Any amount deducted by an employer from the remuneration of an employee is considered to be part of the employee's remuneration and is considered to be paid to the employee as remuneration at the time that the deduction is made. It is immaterial that any act of Congress or the law of any State requires or permits such deductions and the payment of the amount thereof to the United States, a State, or any political subdivision thereof.

§31.3127-1   Exemption for employers and their employees if both are members of religious faiths opposed to participation in Social Security Act programs.

(a) Exemption—(1) Employer. Except as provided in paragraph (b) of this section, an employer is exempt from the taxes imposed by section 3111 on wages paid to an employee if—

(i) The employer (or if the employer is a partnership, each partner therein) and its employee are members of a recognized religious sect or division described in section 1402(g)(1);

(ii) Both the employer (or if the employer is a partnership, each partner therein) and the employee adhere to the tenets and teachings of that sect; and

(iii) Both the employer and the employee have filed and had approved applications under section 3127(b) for exemption from the taxes imposed by sections 3111 and 3101.

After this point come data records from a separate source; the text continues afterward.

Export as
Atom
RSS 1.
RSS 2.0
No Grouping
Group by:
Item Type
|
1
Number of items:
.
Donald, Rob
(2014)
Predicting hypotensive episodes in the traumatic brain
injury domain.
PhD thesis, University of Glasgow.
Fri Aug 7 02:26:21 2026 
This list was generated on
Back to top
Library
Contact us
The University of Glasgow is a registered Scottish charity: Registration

(2) Employee. If an employer is exempt from the taxes imposed by section 3111 under paragraph (a)(1) of this section, then each employee described in paragraph (a)(1) of this section is exempt from the taxes imposed by section 3101 on the wages received with respect to employment with that employer.

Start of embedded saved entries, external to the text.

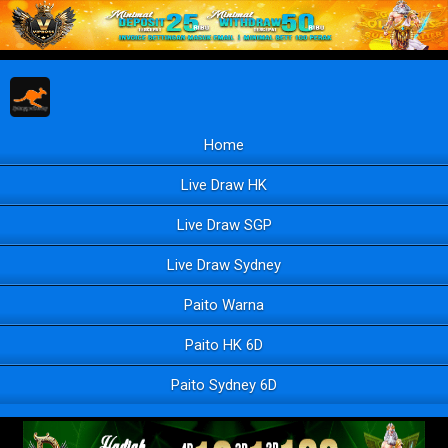
Home
Live Draw HK
Live Draw SGP
Live Draw Sydney
Paito Warna
Paito HK 6D
Paito Sydney 6D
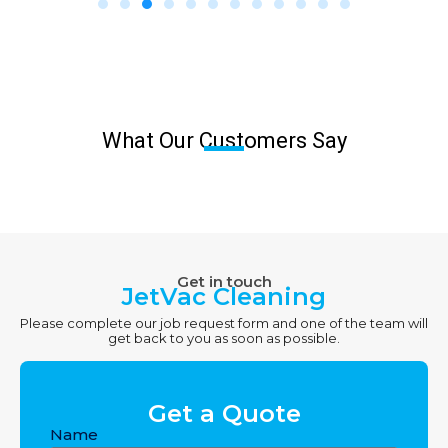
What Our Customers Say
Get in touch
JetVac Cleaning
Please complete our job request form and one of the team will
get back to you as soon as possible.
Get a Quote
Name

(b) Corporation. Services performed in the employ of a corporation are not within the exemption described in paragraph (a) of this section, except that services performed in the employ of an entity that is treated as a corporation under §301.7701-2(c)(2)(iv)(B) of this chapter may qualify for the exemption if the requirements of the exemption are otherwise met. An entity that is treated as a corporation under §301.7701-2(c)(2)(iv)(B) of this chapter is not treated as the employer for purposes of applying section 3127 and this section. For purposes of applying section 3127 and paragraph (a) of this section, the owner of an entity that is treated as a corporation under §301.7701-2(c)(2)(iv)(B) of this chapter is treated as the employer.

(c) Effective/applicability date. This section applies to wages paid on or after November 1, 2011. However, taxpayers may apply this section to wages paid on or after January 1, 2009.